Jumlah Kabupaten/Kota di Jawa Timur yang masuk dalam risiko sedang (zona oranye) dalam tiga pekan terakhir terjadi dua kali lipat. Jika pada awal bulan ada 14 daerah, saat ini menjadi 26 kabupaten/kota zona oranye dan ditambah Lumajang yang masuk menjadi zona merah.
Dilansir dari laman resmi https://covid19.go.id/peta-risiko, Minggu (22/11/2020), dari 38 kabupaten/kota di Jatim, Lumajang menjadi zona merah atau risiko tinggi kenaikan kasus. Sejumlah 11 wilayah termasuk zona kuning (risiko rendaah) yaitu Pamekasan, Sampang, dan Bangkalan di Pulau Madura lalu Lamongan, Bojonegoro, Ngawi, Madiun, Pacitan, Tulungagung, Kabupaten Pasuruan, dan Bondowoso. Sebanyak 26 kabupaten/kota lainnya zona oranye atau risiko sedang.
Data tersebut sangat kontras jika dibandingkan dengan awal November lalu tercatat 24 kabupaten/kota termasuk zona kuning. Sementara itu, sebanyak 14 daerah risiko sedang ialah Sumenep, Banyuwangi, Jember, Lumajang, Kota dan Kabupaten Probolinggo, Kabupaten Blitar, Kota Malang, Batu, Jombang, Kabupaten dan Kota Mojokerto, Sidoarjo, dan Surabaya.
Sejak Maret 2020 sampai sekarang, akumulatif kasus COVID Confirm di Jawa Timur telah menjangkiti 58.679 orang. Pandemi COVID-19 mengakibatkan kematian 4.149 jiwa dan saat ini masih ada 2.533 orang yang dirawat.

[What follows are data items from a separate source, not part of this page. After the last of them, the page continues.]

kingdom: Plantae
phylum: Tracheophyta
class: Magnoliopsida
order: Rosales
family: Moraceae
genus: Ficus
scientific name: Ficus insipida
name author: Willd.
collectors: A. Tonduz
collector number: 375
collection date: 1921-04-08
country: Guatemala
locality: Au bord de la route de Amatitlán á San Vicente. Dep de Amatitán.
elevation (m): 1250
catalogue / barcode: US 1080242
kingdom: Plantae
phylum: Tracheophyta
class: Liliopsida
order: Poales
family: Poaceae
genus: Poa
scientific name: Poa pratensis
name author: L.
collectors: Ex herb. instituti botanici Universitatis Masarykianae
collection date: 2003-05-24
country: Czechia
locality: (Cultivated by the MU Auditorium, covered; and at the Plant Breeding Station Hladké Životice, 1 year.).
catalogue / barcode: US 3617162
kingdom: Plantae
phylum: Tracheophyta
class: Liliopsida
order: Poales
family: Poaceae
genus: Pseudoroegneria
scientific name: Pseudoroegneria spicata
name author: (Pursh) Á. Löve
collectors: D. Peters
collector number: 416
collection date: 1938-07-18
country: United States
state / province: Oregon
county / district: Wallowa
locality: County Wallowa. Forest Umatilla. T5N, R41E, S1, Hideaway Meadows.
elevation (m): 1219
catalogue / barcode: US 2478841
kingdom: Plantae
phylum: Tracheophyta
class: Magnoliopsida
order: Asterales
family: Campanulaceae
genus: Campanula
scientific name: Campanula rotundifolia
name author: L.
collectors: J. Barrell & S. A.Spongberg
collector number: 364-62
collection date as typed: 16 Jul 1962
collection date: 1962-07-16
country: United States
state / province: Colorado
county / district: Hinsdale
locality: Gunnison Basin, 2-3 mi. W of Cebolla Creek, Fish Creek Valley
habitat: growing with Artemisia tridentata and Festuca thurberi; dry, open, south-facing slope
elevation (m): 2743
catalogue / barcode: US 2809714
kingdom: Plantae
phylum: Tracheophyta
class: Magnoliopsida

Di sisi lain, 51.997 pasien berhasil sembuh. Persentase kematian 7 persen, sedangkan kesembuhan 88,6 persen, seperti dilansir dari kompas.com.
Epidemiolog Universitas Airlangga, Surabaya, Windhu Purnomo, mengatakan, perubahan lanskap risiko penularan yang tidak lagi mereda amat mungkin memperlihatkan dampak dari kendurnya penerapan protokol kesehatan di tingkat masyarakat dan pengawasannya oleh aparatur terpadu.
Dia mengungkapkan, sangat masuk akal jika situasi ini dikaitkan dengan masa cuti bersama 28 Oktober-1 November lalu ketika mobilitas masyarakat tinggi, tetapi tidak diimbangi dengan disiplin bermasker, jaga jarak, dan memelihara kebersihan untuk melindungi diri dari virus korona jenis baru. ”Dampak cuti bersama berupa ledakan kasus baru masih akan terasa sampai sebulan kemudian,” kata Windhu.
Dia menambahkan, ledakan kasus baru akan benar-benar terjadi jika pengawasan penerapan protokol lemah, operasi yustisi penegakan protokol kesehatan tidak digencarkan lagi, dan yang paling utama ialah masyarakat enggan menjaga diri. Menurut Windhu, penanganan wabah COVID-19 memaksa semua komponen untuk konsisten dan selalu waspada dalam menerapkan protokol kesehatan.